*** Opening of GIVEN DATA ***
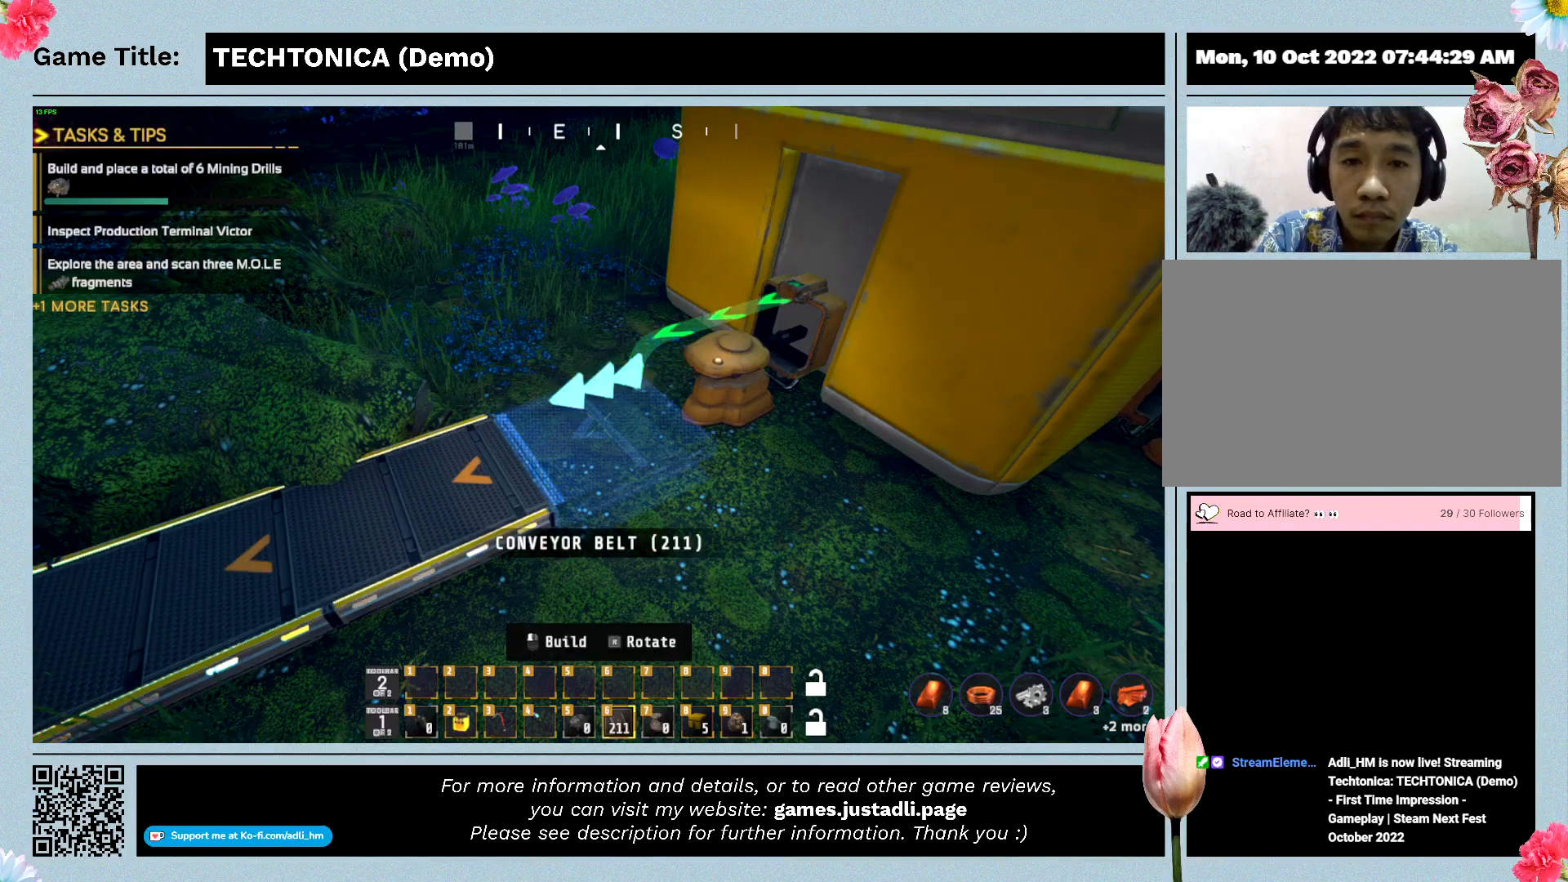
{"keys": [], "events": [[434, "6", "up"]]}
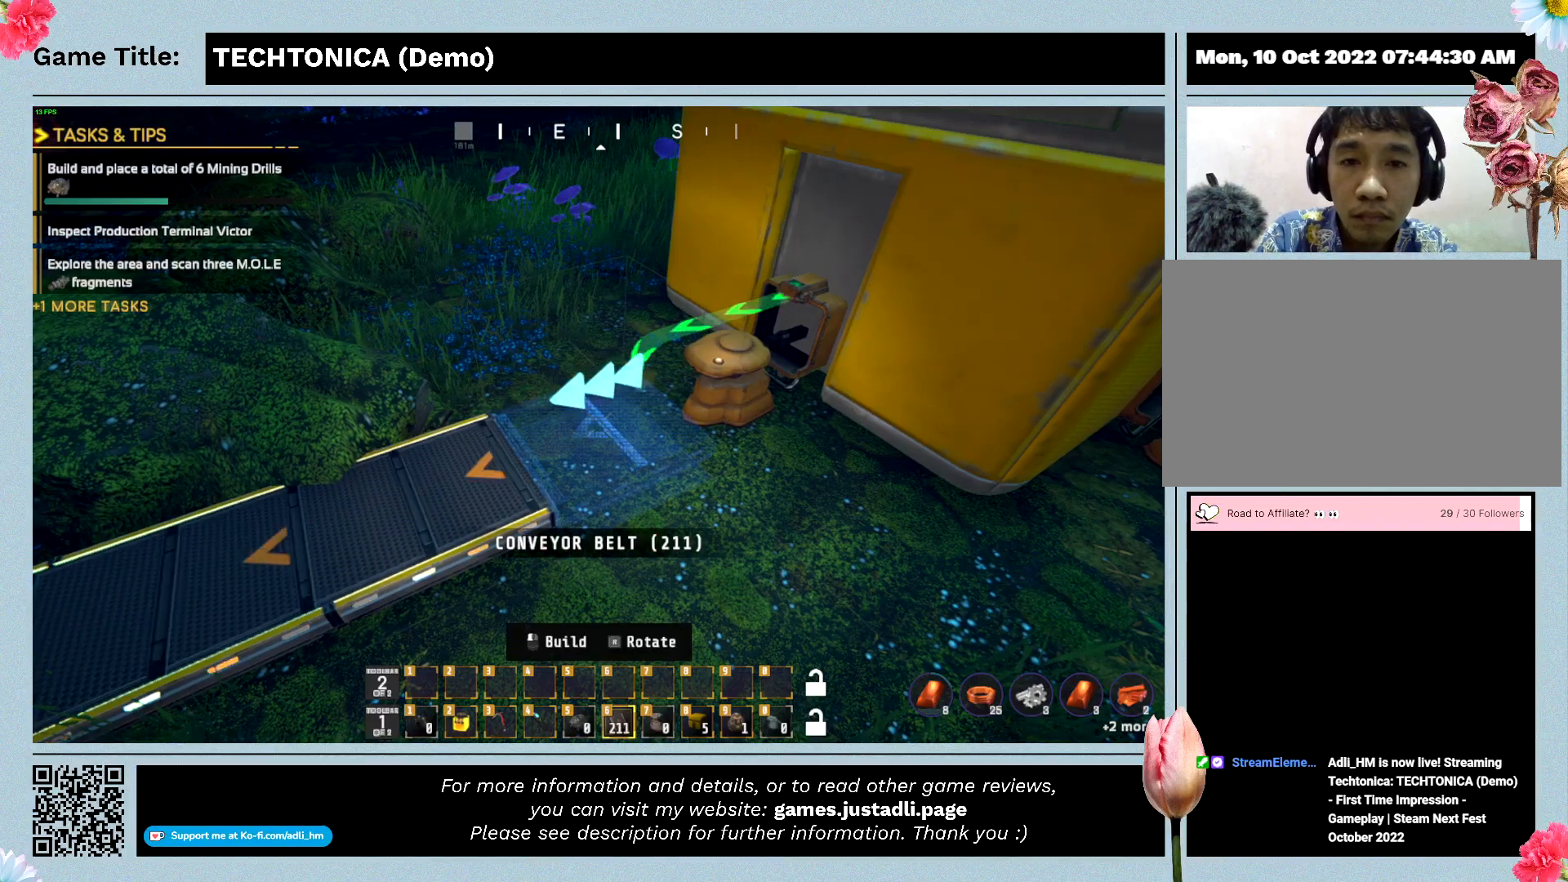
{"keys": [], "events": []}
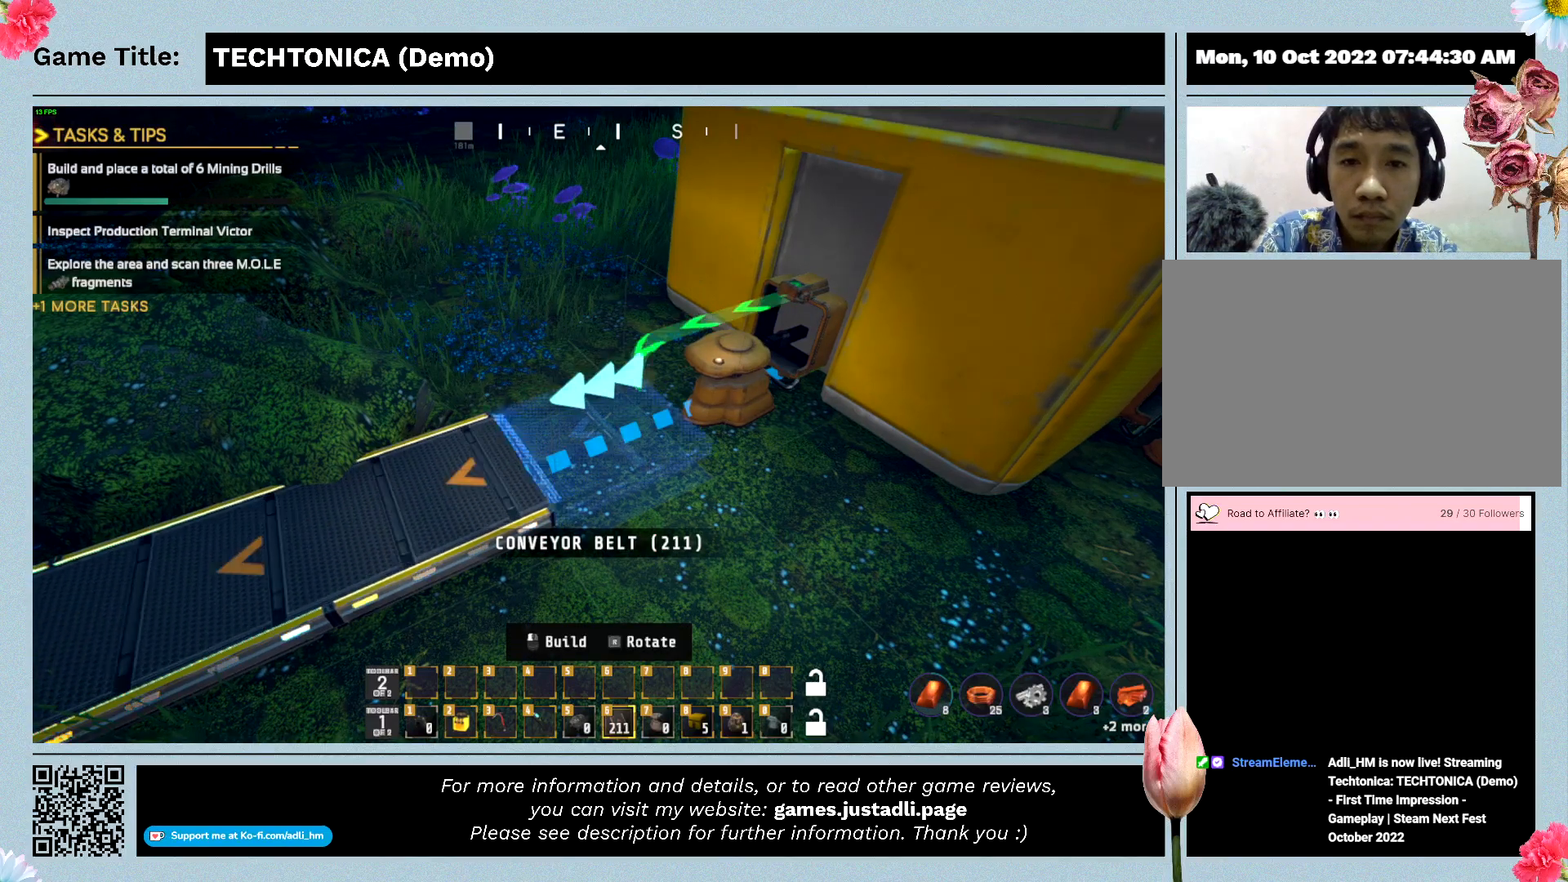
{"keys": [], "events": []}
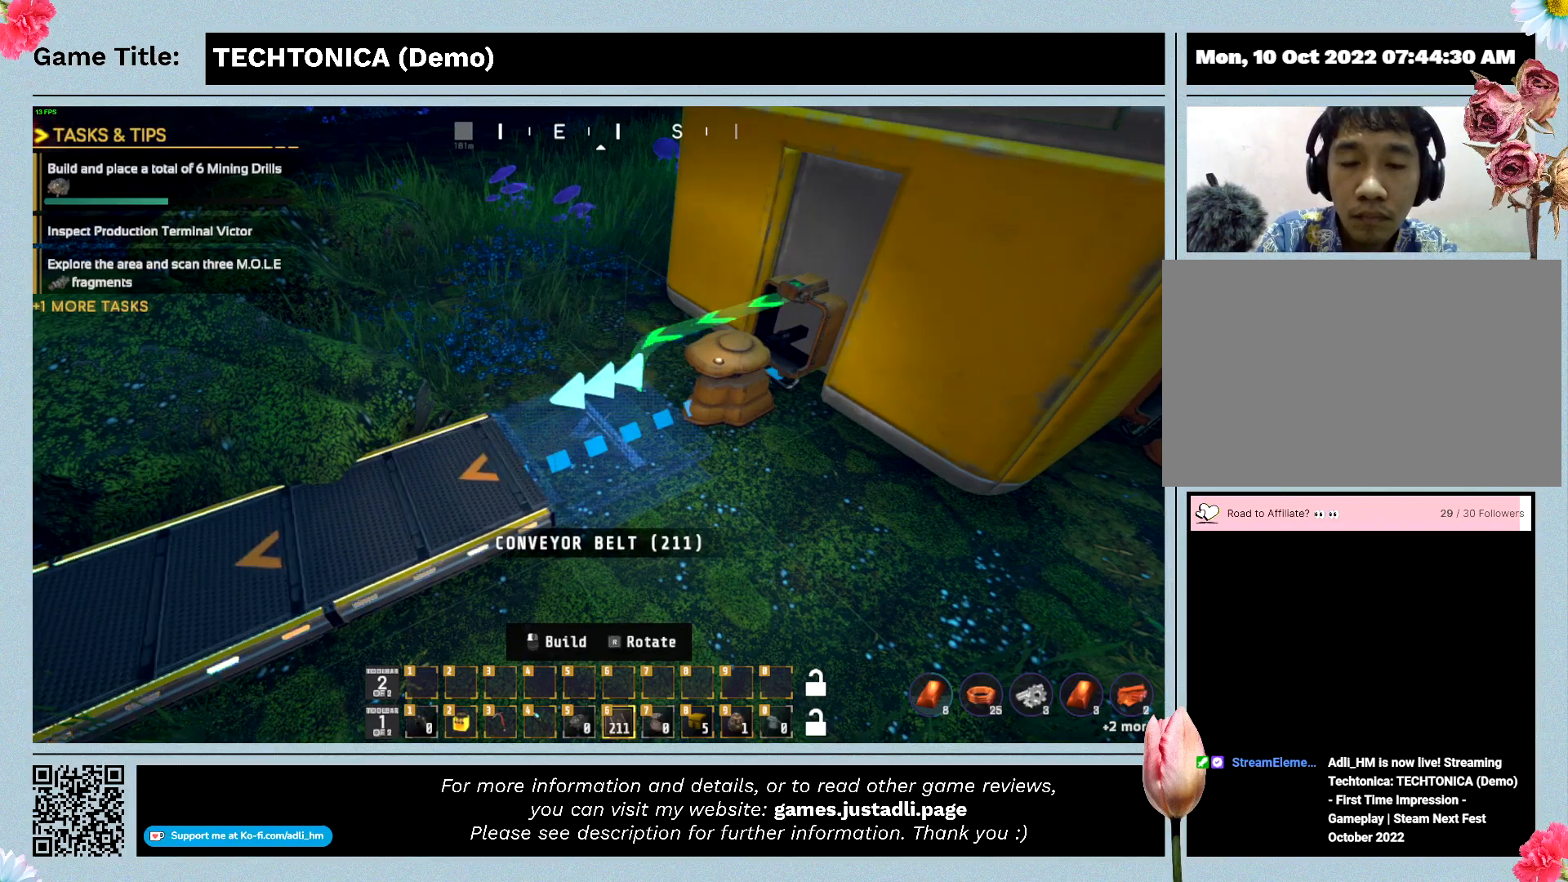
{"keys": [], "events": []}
*** Close of GIVEN DATA ***
Copy all of the listing word for word, minus the images.

◆ REPLY:
{"keys": [], "events": [[434, "6", "up"]]}
{"keys": [], "events": []}
{"keys": [], "events": []}
{"keys": [], "events": []}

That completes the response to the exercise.